The mainstream media hasn’t learned anything. They keep peddling the same tired narratives.
And now a CNN reporter went off the rails with an outrageous claim about Donald Trump.
Amanpour’s Exaggerated Fears of U.S. Travel
CNN’s chief international anchor Christiane Amanpour stirred controversy this week by likening a trip to the United States to visiting North Korea, revealing a penchant for sensationalism that undermines the network’s credibility.
Speaking on her podcast The Ex Files, the British-Iranian journalist, 67, claimed she was “afraid” to travel to Harvard University last month to deliver a speech, citing unfounded concerns about border scrutiny.
Her remarks, steeped in hyperbole, reflect CNN’s tendency to amplify narratives that paint the U.S.—particularly under President Donald Trump’s influence—in an unfairly negative light, overshadowing her admission that her fears were baseless.

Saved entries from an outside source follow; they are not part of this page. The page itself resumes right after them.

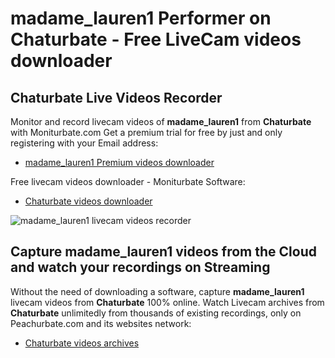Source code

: # madame_lauren1 Performer on Chaturbate - Free LiveCam videos downloader

## Chaturbate Live Videos Recorder

Monitor and record livecam videos of **madame_lauren1** from **Chaturbate** with Moniturbate.com
Get a premium trial for free by just and only registering with your Email address:
* [madame_lauren1 Premium videos downloader](https://moniturbate.com/request-demo-licence-key.html)

Free livecam videos downloader - Moniturbate Software:
* [Chaturbate videos downloader](https://moniturbate.com/moniturbate-download-software.html)

![madame_lauren1 livecam videos recorder](https://peachurnet.com/templates/moniturbate-software.png)


## Capture madame_lauren1 videos from the Cloud and watch your recordings on Streaming

Without the need of downloading a software, capture **madame_lauren1** livecam videos from **Chaturbate** 100% online.
Watch Livecam archives from **Chaturbate** unlimitedly from thousands of existing recordings, only on Peachurbate.com and its websites network:
* [Chaturbate videos archives](https://peachurnet.com/)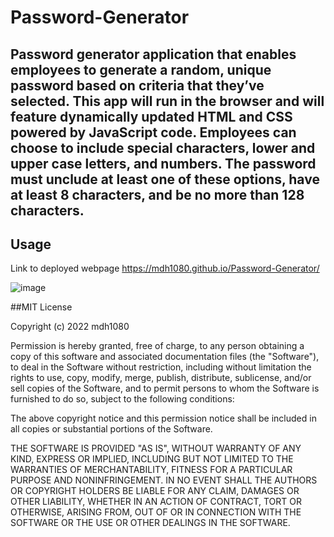 # Password-Generator

## Password generator application that enables employees to generate a random, unique password based on criteria that they’ve   selected. This app will run in the browser and will feature dynamically updated HTML and CSS powered by JavaScript code. Employees can choose to include special characters, lower and upper case letters, and numbers. The password must unclude at least one of these options, have at least 8 characters, and be no more than 128 characters.

## Usage
Link to deployed webpage https://mdh1080.github.io/Password-Generator/

![image](https://user-images.githubusercontent.com/110183347/194065805-b159c2dd-b781-4278-bd9b-67491b7f87ca.png)


##MIT License

Copyright (c) 2022 mdh1080

Permission is hereby granted, free of charge, to any person obtaining a copy
of this software and associated documentation files (the "Software"), to deal
in the Software without restriction, including without limitation the rights
to use, copy, modify, merge, publish, distribute, sublicense, and/or sell
copies of the Software, and to permit persons to whom the Software is
furnished to do so, subject to the following conditions:

The above copyright notice and this permission notice shall be included in all
copies or substantial portions of the Software.

THE SOFTWARE IS PROVIDED "AS IS", WITHOUT WARRANTY OF ANY KIND, EXPRESS OR
IMPLIED, INCLUDING BUT NOT LIMITED TO THE WARRANTIES OF MERCHANTABILITY,
FITNESS FOR A PARTICULAR PURPOSE AND NONINFRINGEMENT. IN NO EVENT SHALL THE
AUTHORS OR COPYRIGHT HOLDERS BE LIABLE FOR ANY CLAIM, DAMAGES OR OTHER
LIABILITY, WHETHER IN AN ACTION OF CONTRACT, TORT OR OTHERWISE, ARISING FROM,
OUT OF OR IN CONNECTION WITH THE SOFTWARE OR THE USE OR OTHER DEALINGS IN THE
SOFTWARE.

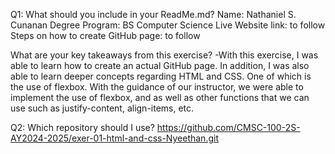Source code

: Q1: What should you include in your ReadMe.md?
Name: Nathaniel S. Cunanan
Degree Program: BS Computer Science
Live Website link: to follow
Steps on how to create GitHub page: to follow

What are your key takeaways from this exercise?
 -With this exercise, I was able to learn how to create an actual GitHub page. In addition, I was also able to learn deeper concepts regarding HTML and CSS. One of which is the use of flexbox. With the guidance of our instructor, we were able to implement the use of flexbox, and as well as other functions that we can use such as justify-content, align-items, etc.

Q2: Which repository should I use?
https://github.com/CMSC-100-2S-AY2024-2025/exer-01-html-and-css-Nyeethan.git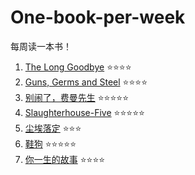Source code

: # One-book-per-week

每周读一本书！

1. [The Long Goodbye] :star::star::star::star:
2. [Guns, Germs and Steel] :star::star::star::star:
3. [别闹了，费曼先生] :star::star::star::star::star:
4. [Slaughterhouse-Five] :star::star::star::star::star:
5. [尘埃落定] :star::star::star:
6. [鞋狗] :star::star::star::star::star:
7. [你一生的故事] :star::star::star::star:

[The Long Goodbye]:The_Long_Goodbye.md
[Guns, Germs and Steel]:Guns_Germs_and_Steel.md
[别闹了，费曼先生]: Surely_You_re_Joking_Mr_Feynman.md
[Slaughterhouse-Five]:slaughterhouse_five.md
[尘埃落定]:https://book.douban.com/subject/1200842/
[鞋狗]:https://book.douban.com/subject/26860776/
[你一生的故事]:https://book.douban.com/subject/26868098/
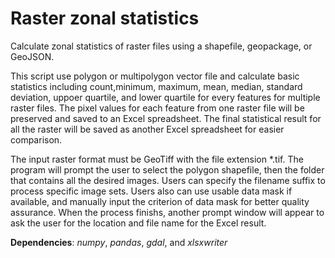 # Raster zonal statistics
Calculate zonal statistics of raster files using a shapefile, geopackage, or GeoJSON.
  
This script use polygon or multipolygon vector file and calculate basic statistics including count,minimum, maximum, mean, median, standard deviation, uppoer quartile, and lower quartile for every features for multiple raster files. The pixel values for each feature from one raster file will be preserved and saved to an Excel spreadsheet. The final statistical result for all the raster will be saved as another Excel spreadsheet for easier comparison.  
  
The input raster format must be GeoTiff with the file extension \*.tif. The program will prompt the user to select the polygon shapefile, then the folder that contains all the desired images. Users can specify the filename suffix to process specific image sets. Users also can use usable data mask if available, and manually input the criterion of data mask for better quality assurance. When the process finishs, another prompt window will appear to ask the user for the location and file name for the Excel result.
  
**Dependencies**: _numpy_, _pandas_, _gdal_, and _xlsxwriter_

Dramatizing a Routine Trip
Amanpour detailed her elaborate precautions, telling her ex-husband and co-host James Rubin, “I’m a foreigner, I don’t have a green card, I’m not an American citizen, I’m fairly prominent, and I literally prepared to go to America as if I was going to North Korea.”
She added, “I took a burner phone, Jamie, imagine that,” explaining she left her regular phone and iPad behind, loading the burner with only a few contacts, including her assistant, Rubin, her son, and a CNN lawyer. “I was really afraid. I’d even talked to the CNN security person, because I’ve heard that many, including British citizens, are being stopped at the border and questioned for hours and hours and hours,” she said.
Yet, she conceded, “So, huge sigh of relief I breathed, but wow, can you imagine if I’m afraid, what do others think?”
This admission of an uneventful trip undermines her alarmist narrative, suggesting CNN’s inclination to sensationalize rather than report objectively, especially when it comes to Trump’s America.
A History of Controversial Comparisons
Amanpour’s latest remarks echo her 2020 controversy, when she drew ire for comparing Trump’s administration to N-zi Germany on CNN.
Days after the 2020 election, she stated, “This week, 82 years ago, Kristallnacht happened,” referencing the 1938 N-zi pogrom, and continued, “It was the N-zis’ warning shot across the bow of our human civilization that led to genocide against a whole identity, and in that tower of burning books, it led to an attack on fact, knowledge, history and truth.
After four years of a modern-day assault on those same values by Donald Trump, the Biden-Harris team pledges a return to norms, including the truth.”
Jewish advocacy groups condemned the analogy, with one urging her to “stop using the horrors of the Holocaust to justify an agenda.”
This pattern of inflammatory rhetoric, from N-zi comparisons to equating U.S. travel with North Korea, highlights Amanpour’s—and CNN’s—bias, casting doubt on their commitment to balanced reporting while fueling Trump’s critique of mainstream media exaggeration.